* **SUPPLIED TEXT**
Last summer, the popular podcast series RadioLab aired an episode that caused listeners' jaws to drop. Titled "Tree to Shining Tree," the half-hour program explored the incredible relationship between trees and the below-ground organisms they depend on to survive.
While we won't spoil some of the more incredible revelations regarding this hidden symbiosis, the takeaway is rather startling: Beneath our feet, an intelligent, multi-layered network of fungi, bacteria and other micro-organisms, collectively known as the soil microbiome, is actively influencing the leafy life we see above.
In a new study published in the journal Nature Ecology and Evolution, researchers at the University of Tennessee say these soil organisms play a critical role in influencing a naturally occurring phenomenon known as "tree migration." While many of us likely instantly picture trees sprouting legs, pulling up roots and running away, the concept actually involves the movement of tree populations in geographical space over time.
Largely, these migrations are influenced by environmental changes. With climate change heating up regions all around the world, some species of trees are traveling north to escape the heat at average rates of 62 miles a century.
In the United States, the migration is already well underway. A 2010 U.S. Forest Service study found that 70 percent of tree species are already showing tree range migration, with maple, beech and birch potentially gone entirely in the Northeast by 2100.
As this map shows, heat-sensitive species such as maple, beech and birch are expected to shift north within the next century in response to a warming climate. (Photo: U.S. Global Change Research Program)

* **WHAT TO PRODUCE**
In the tree migration article, what share of tree species did the 2010 U.S. Forest Service study find already showing tree range migration?

* **SUPPLIED RECORDS**
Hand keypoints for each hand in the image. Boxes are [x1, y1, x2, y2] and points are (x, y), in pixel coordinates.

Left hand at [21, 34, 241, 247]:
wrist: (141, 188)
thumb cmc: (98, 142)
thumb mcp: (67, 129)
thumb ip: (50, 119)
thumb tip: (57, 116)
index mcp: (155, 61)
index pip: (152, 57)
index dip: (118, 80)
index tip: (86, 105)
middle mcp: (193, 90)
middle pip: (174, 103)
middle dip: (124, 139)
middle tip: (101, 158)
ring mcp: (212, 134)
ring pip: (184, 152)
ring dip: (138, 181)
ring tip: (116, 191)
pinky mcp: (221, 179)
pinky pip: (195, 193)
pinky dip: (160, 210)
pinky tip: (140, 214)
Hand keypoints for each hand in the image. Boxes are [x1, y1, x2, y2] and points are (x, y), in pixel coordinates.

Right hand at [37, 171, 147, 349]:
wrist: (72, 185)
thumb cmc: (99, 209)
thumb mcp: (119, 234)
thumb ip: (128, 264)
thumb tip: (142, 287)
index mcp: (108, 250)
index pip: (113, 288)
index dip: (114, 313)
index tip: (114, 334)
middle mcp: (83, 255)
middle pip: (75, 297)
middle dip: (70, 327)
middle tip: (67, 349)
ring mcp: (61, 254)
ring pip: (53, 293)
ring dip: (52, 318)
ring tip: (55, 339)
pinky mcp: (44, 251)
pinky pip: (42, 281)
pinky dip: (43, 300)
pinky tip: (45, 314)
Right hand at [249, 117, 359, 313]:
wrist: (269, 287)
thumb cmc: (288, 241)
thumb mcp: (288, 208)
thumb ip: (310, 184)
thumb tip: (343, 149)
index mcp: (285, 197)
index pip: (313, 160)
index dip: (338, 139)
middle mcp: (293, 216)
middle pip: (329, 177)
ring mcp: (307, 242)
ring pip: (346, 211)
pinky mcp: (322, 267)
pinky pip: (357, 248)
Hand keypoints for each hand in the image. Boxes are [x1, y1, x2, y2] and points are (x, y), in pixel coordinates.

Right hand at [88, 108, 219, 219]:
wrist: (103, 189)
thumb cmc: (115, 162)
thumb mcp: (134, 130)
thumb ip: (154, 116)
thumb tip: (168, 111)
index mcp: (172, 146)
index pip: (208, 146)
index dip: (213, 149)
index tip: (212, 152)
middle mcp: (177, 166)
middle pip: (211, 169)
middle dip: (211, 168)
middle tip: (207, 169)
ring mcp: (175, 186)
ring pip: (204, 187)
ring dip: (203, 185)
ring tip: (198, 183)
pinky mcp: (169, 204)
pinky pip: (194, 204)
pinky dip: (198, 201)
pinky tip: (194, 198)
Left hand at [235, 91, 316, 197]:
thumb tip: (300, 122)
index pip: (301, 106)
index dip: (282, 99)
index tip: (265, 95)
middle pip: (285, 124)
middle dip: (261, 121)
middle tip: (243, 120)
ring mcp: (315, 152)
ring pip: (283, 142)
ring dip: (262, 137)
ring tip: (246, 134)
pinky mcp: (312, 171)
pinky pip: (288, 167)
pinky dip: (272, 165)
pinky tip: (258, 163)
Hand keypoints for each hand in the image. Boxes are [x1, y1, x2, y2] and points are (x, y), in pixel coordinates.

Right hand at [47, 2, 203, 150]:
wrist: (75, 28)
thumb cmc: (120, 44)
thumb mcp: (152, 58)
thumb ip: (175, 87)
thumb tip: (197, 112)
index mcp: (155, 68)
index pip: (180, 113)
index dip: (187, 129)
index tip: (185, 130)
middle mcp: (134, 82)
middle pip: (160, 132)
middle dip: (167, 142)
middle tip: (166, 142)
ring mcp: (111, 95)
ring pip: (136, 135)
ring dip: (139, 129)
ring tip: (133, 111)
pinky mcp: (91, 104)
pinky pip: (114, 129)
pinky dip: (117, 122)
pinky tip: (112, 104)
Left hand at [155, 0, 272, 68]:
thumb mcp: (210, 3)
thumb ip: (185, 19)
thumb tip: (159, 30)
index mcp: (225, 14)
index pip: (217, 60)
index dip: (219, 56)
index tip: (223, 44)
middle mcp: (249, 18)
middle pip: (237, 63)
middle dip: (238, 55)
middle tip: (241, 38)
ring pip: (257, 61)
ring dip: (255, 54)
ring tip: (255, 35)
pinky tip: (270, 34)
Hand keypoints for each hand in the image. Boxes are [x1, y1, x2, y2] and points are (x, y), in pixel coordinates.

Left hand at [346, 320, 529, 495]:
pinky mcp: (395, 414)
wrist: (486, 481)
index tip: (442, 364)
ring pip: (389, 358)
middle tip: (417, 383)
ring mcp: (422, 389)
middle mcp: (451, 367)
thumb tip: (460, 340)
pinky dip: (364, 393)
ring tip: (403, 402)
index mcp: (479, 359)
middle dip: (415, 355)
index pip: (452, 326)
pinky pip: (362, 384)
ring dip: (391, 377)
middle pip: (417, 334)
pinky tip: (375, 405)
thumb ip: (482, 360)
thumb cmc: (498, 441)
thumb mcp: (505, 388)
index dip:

* **THE COMPLETED TASK**
70 percent